Esto merece un poco más de comentario. Sabemos que los objetos de segunda mano son útiles de trabajo, y no meros objetos con valor de “antigüedad”. Del mismo modo, los objetos hechos con material reciclado nos vienen de la muerte, y al carecer de la virginidad del objeto nuevo que exhibe una posesión exclusiva, son objetos que han sido manoseados y poseídos, y nos brindan el tracto de esa posesión múltiple que celebra su continua utilidad. En los barrios pobres, la chatarra —mezcla azarosa de materiales y objetos— promete la constante reconfiguración plástica y una utilidad perenne. Esta plasticidad se traduce también a los edificios. Por eso es necesario condenarlos, tapiarlos, vedar las entradas: una vez la ruina ha sido re-habitada, amenaza con reconfigurar el régimen catastral. Esta amenaza está siempre justificada por la intuición de que en los lugares abandonados, los edificios y los objetos están liberados de la intención humana, y por lo tanto permiten, de parte de sus usuarios, una acción transformadora más libre, tanto mental como física.
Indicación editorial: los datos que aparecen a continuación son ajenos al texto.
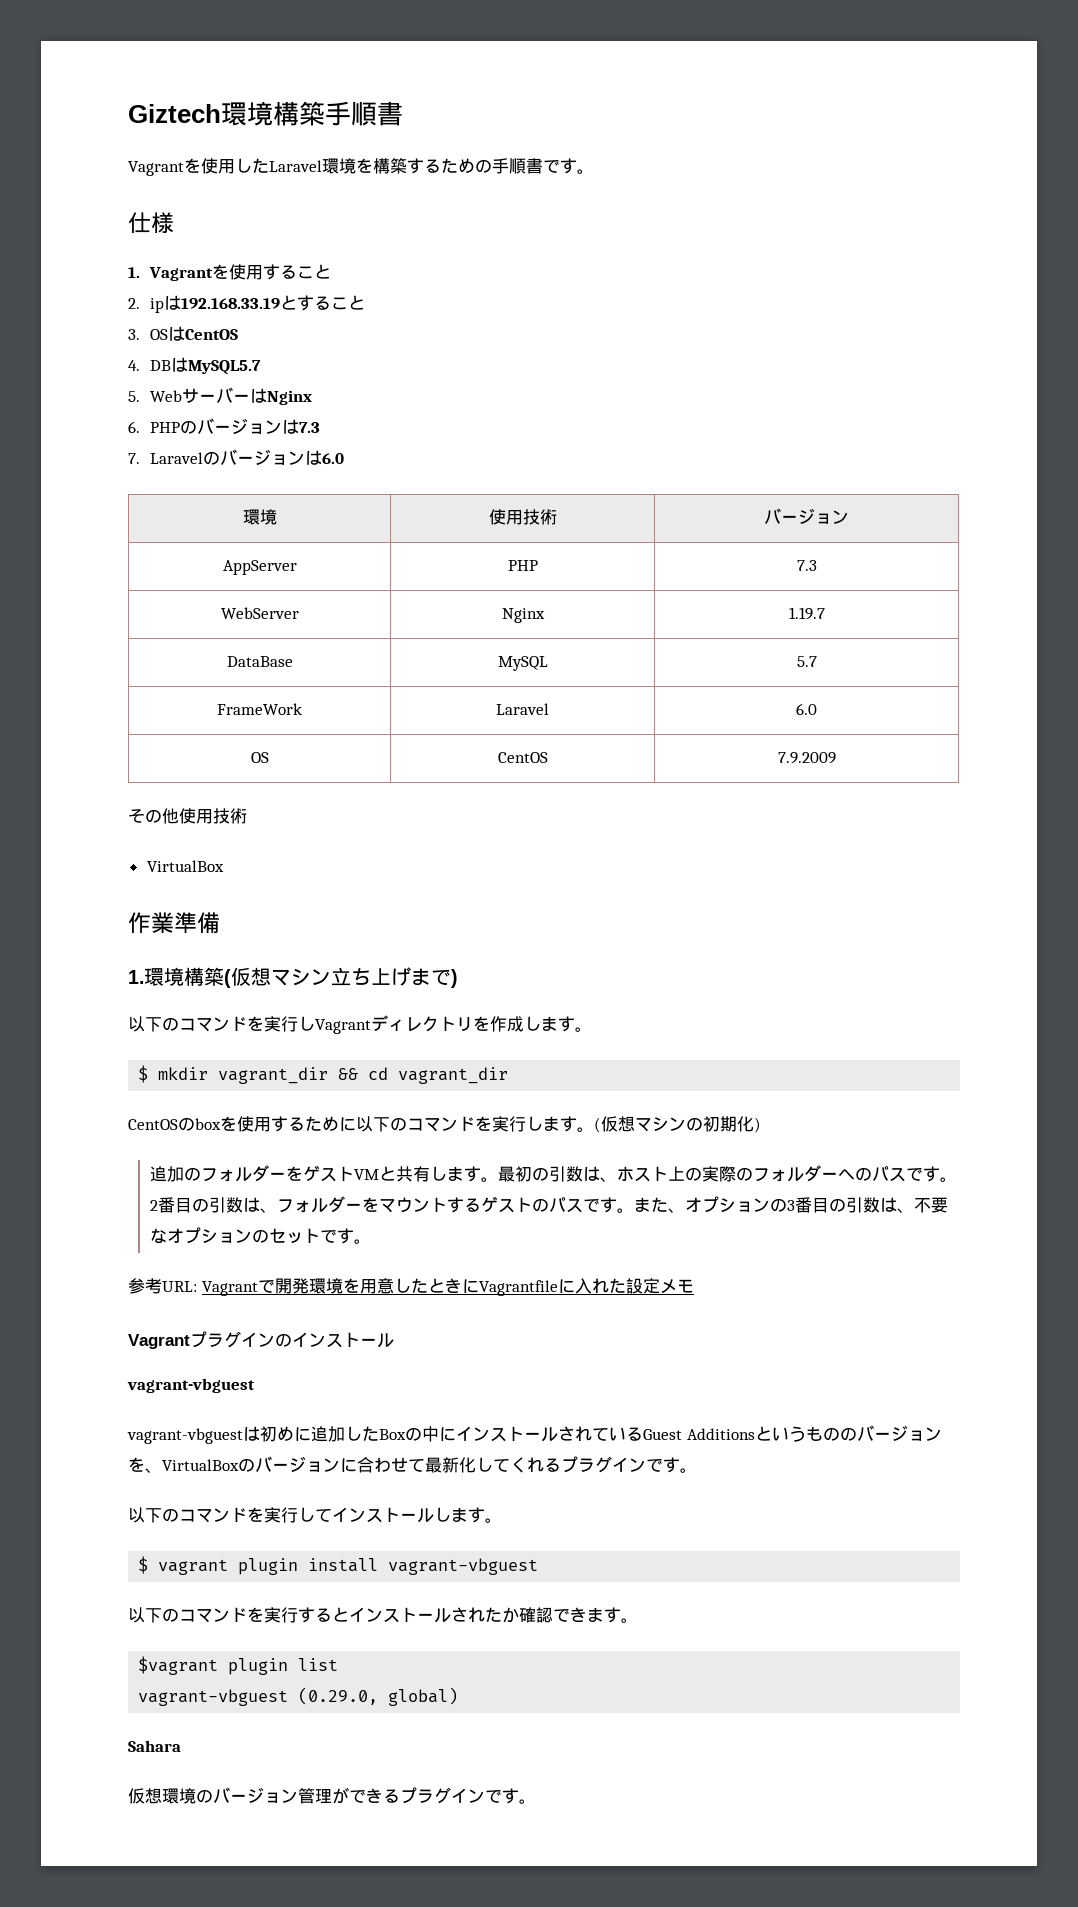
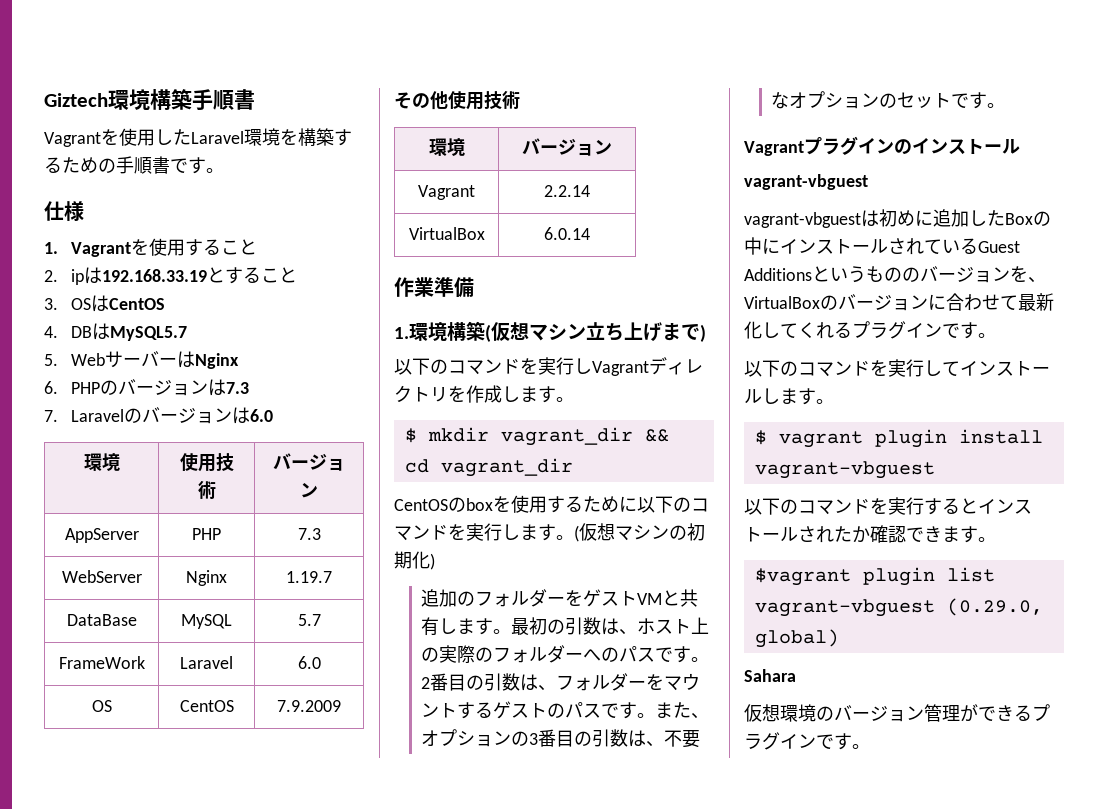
[146,860,224,872] // VirtualBox -> [428,138,465,156] [522,138,612,156] [418,185,475,200] [544,185,590,197] [408,227,485,240] [544,227,590,240] // 環境 | バージョン // Vagrant | 2.2.14 // VirtualBox | 6.0.14
[128,1278,694,1296] // 参考URL: Vagrantで開発環境を用意したときにVagrantfileに入れた設定メモ -> (1006, 105) none

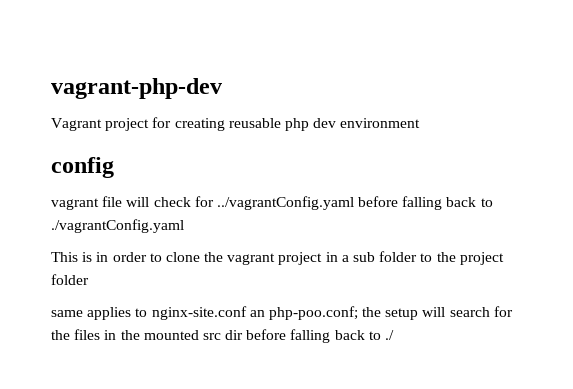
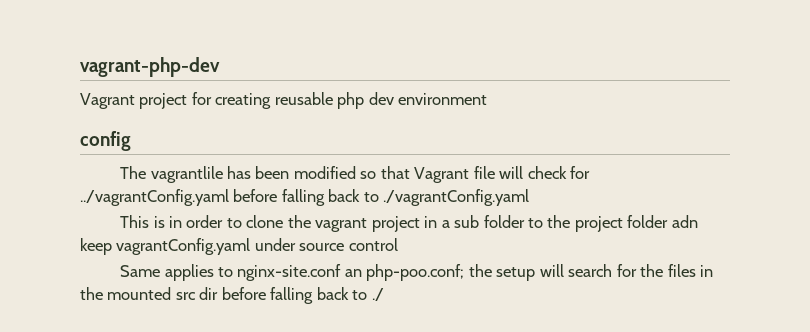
[51,198,99,210] vagrant -> [120,166,470,183] The vagrantlile has been modified so that Vagrant
[51,310,83,317] // same -> [671,215,698,228] [80,238,398,255] [120,265,161,277] adn keep vagrantConfig.yaml under source control // Same

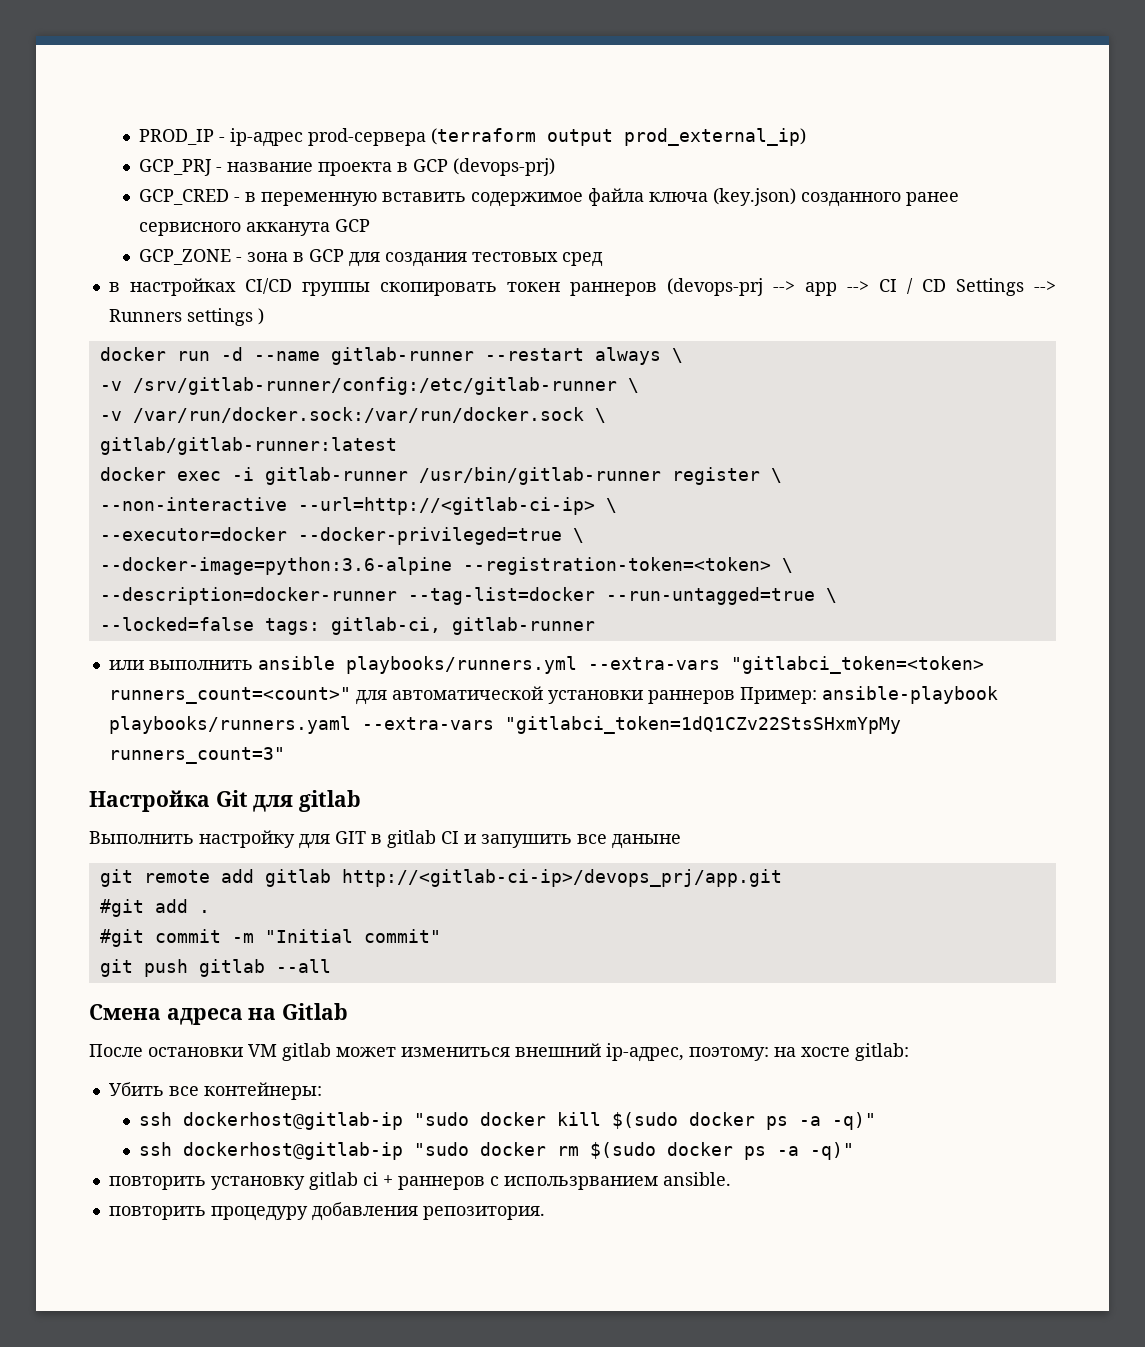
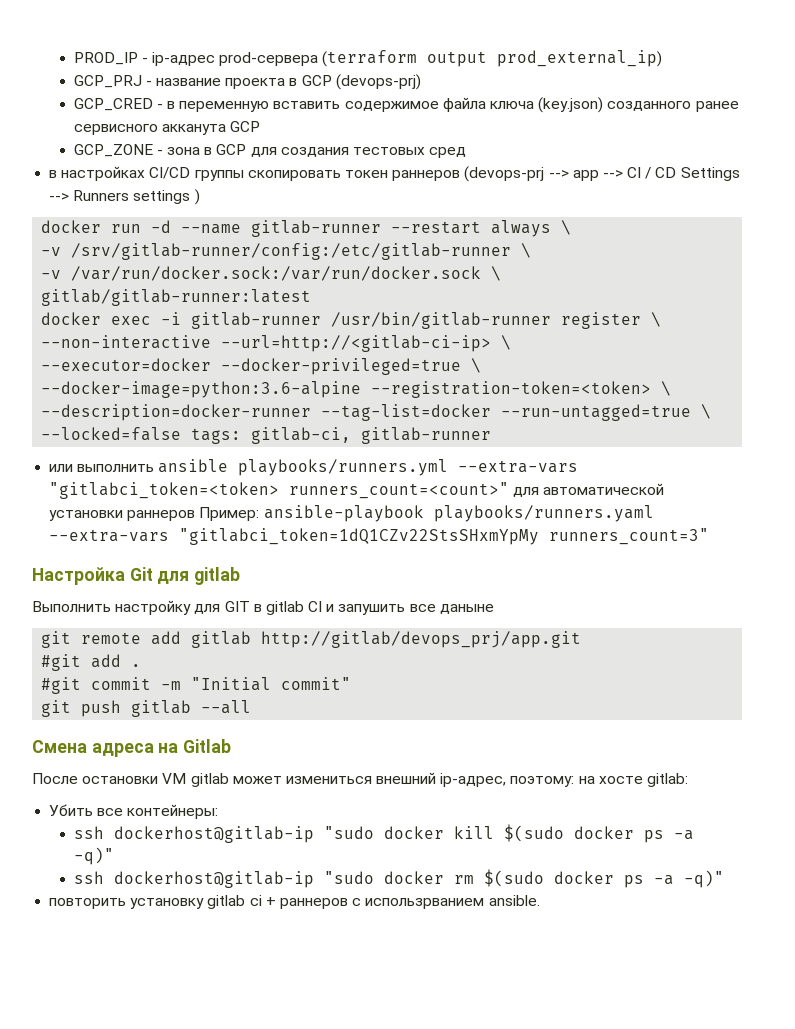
[341,869,782,887] http://<gitlab-ci-ip>/devops_prj/app.git -> [261,631,582,648] http://gitlab/devops_prj/app.git
[108,1202,545,1221] // повторить процедуру добавления репозитория. -> (540, 900) none

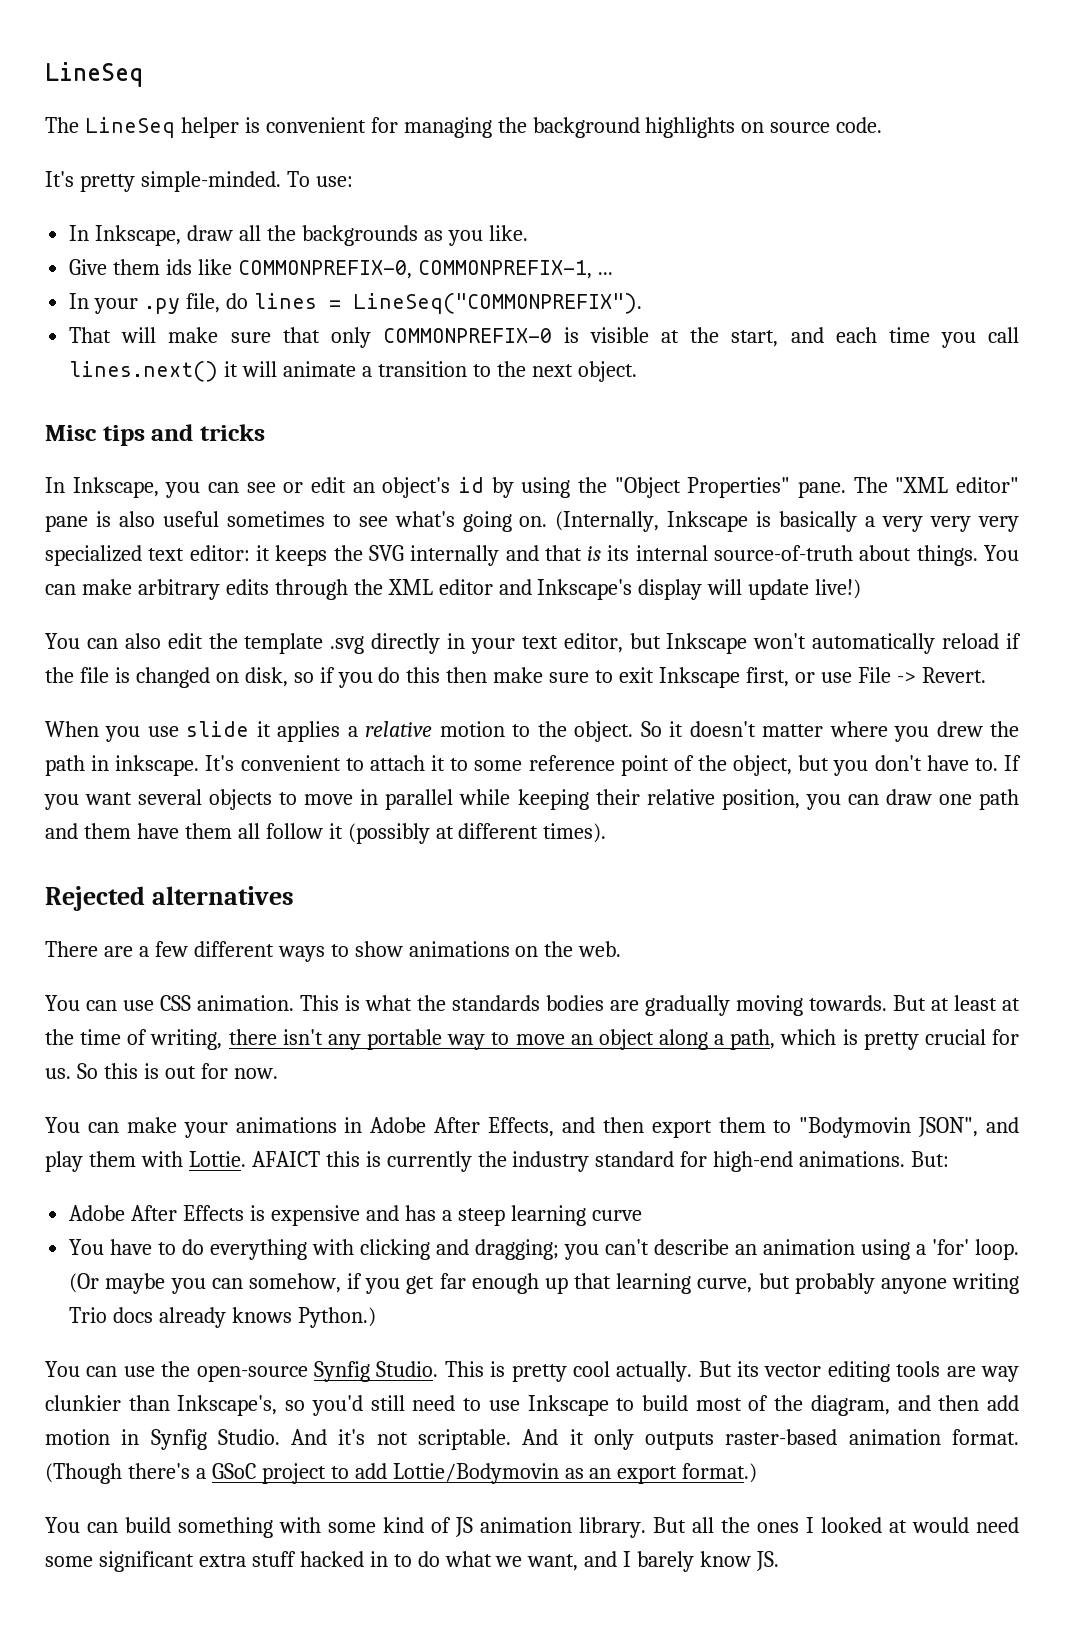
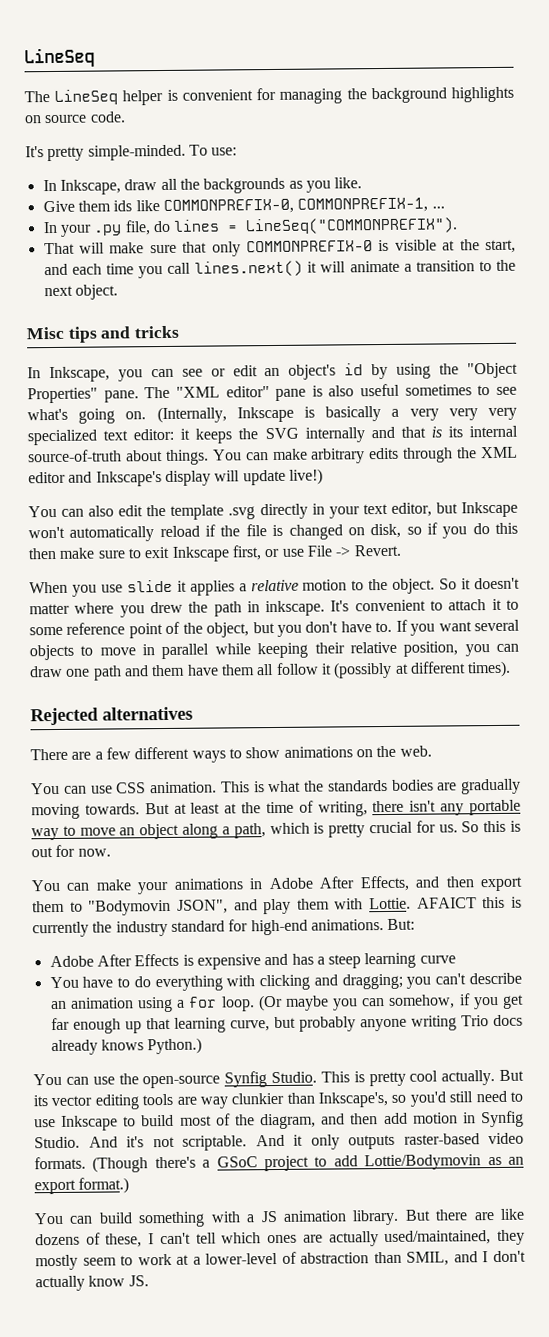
[932,1239,970,1255] 'for' -> [188,996,218,1008] for
[848,1429,1020,1445] animation format. -> [488,1132,524,1145] [34,1156,86,1170] video formats.
[328,1517,451,1533] some kind of -> [246,1214,256,1223] a
[692,1517,1019,1533] [45,1551,695,1572] all the ones I looked at would need some significant extra stuff hacked in to do what we want, and I barely -> [435,1208,525,1221] [35,1229,526,1248] [35,1250,527,1271] [35,1275,85,1292] there are like dozens of these, I can't tell which ones are actually used/maintained, they mostly seem to work at a lower-level of abstraction than SMIL, and I don't actually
Como si la ruina y la basura atesoraran nuevos espacios y nuevos objetos bajo nuevas configuraciones. La riqueza de estos lugares ruinosos, dilapidados y degradados reside en la abundancia de posibilidades para su replanteamiento mediante la imaginación y la creatividad. Estas conductas libres se ven potenciadas precisamente por el hecho de que estos lugares dilapidados son poco frecuentados, marginales, incontrolados.
La pregunta es inevitable: ¿qué nuevo planeta está a punto de surgir en Santurce? Yo apuesto a ese “Nuevo Santurce”, el que no podemos anticipar.